Basilica de la Sagrada Familia: Our first trip to the mammoth Basilica designed by Gaudi was unsuccessful due to the long lines. We went back the next day and walked right in after buying our tickets online. OMG! OMG! is all I can say about this cathedral—it is breathtaking. I'm so glad we returned and went inside.
According to Frommer's, "Gaudi was a profoundly religious man, and from 1912 forward he made the design of this soaring basilica his life's work. If it is not the grandest church in all of Spain, it is certainly the grandest constructed within living memory." The church is still under construction and scheduled to be completed in 2026 for the 100th anniversary of Gaudi's death. (Let's see, how old will I be in 2026? I think I may need to schedule another visit to Barcelona. Si, si, si!)
Museu de la Xocolata: When I found out there was a chocolate museum in Barcelona, I had to go buy some dark chocolate bars for my chocoholic BFF L and boyfriend L! Ooh, ooh, ooh, everything looked so good I wanted to sip the thick hot cocoa and dip my fingers in the chocolate fountain.
Food, glorious food—that's how I would describe Barcelona's bustling La Boqueria market. Wow-o-wow! The colors of the fruits and fruit smoothies, the smells of empanadas, hams and sausages and the flavorful and fragrant spices made my senses go wild.
After walking miles each day, we stopped by the market near our apartment for wine, cheese, ham and olives for after-siesta snacks. Late evenings, we ventured out to dine on tapas at places such as Barceloneta's Jai-ca tapas bar and Origens, an organic restaurant near the Picasso museum. We also stopped at Brunch and Cakecafe for lunch on our way back from Parc Guell. With a more American style menu, their food is quite tasty and the scrumptious dessert-sharing cakes worth sampling.

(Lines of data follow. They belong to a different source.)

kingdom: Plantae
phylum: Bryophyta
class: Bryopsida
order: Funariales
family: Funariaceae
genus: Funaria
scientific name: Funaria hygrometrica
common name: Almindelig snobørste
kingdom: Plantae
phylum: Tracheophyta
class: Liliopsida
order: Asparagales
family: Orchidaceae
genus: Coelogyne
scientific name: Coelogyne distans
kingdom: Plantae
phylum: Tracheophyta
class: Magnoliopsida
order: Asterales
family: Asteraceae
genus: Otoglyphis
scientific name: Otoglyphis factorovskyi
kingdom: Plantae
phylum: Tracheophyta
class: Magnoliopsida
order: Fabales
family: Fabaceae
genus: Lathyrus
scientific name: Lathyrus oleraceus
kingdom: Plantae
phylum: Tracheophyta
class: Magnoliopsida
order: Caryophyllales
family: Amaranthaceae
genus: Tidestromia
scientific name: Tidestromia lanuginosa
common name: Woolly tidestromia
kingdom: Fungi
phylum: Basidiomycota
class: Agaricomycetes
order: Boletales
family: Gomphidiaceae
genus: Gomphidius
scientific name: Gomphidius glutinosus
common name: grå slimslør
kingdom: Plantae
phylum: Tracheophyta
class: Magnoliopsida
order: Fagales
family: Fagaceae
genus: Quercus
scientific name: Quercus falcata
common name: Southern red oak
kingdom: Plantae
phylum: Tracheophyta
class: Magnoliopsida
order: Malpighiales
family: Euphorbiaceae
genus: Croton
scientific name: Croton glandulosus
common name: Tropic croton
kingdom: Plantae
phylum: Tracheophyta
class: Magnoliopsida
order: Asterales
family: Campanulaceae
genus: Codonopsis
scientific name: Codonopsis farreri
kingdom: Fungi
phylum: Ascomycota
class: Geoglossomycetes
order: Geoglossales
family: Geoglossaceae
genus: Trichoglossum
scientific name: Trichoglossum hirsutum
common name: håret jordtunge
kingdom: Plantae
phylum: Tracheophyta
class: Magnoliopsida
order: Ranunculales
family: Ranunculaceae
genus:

(Note: Skip the restaurants on the beach. Just have a drink at one if you want to take in the view and sunset over the water. We tried a few spots and found the food to be poor quality and the prices expensive.)
Tres Señoritas Shop
No trip would be complete without a little shopping. "Si, si, si," said the tres señoritas. We walked from one end of La Rambla to the other, then off to the more upscale shops on Passeig de Gracia, and back to the boutiques around the Picasso museum.
My favorites: Zara Home on the Passeig de Gracia and pottery at 174B near the Picasso museum. (Did I mention that we stopped by Louis Vuitton so A could purchase a wallet for my son D's girlfriend J? Yes, we always seem to find our way to LV wherever we roam—Paris, Nice, Madrid, Barcelona—Louis is a popular guy. Absolutely, if you want to buy a LV do it when in Europe. According to A, LV is much cheaper with the euro and you save lots on tax. A should know as she has two LV handbags, which will be handed down to my future granddaughters. Yes, I said granddaughters. I foresee multiple mini-fashionistas for me to shop for and with in the years to come. )
Home Sweet Home
Sunday came all too soon, and it was time to leave beautiful Barcelona. I bid my daughter A and my sister N good-bye with hugs and kisses, then boarded the plane for Philadelphia. After eight hours, two movies, a nice talk with my seatmate K (a college student who was returning to Illinois after a year studying abroad), I arrived home safe and sound.
"How was your trip?" asked my boyfriend L as he lifted my bags into the car.
"Simplemente maravilloso! Simplemente maravilloso, señor!"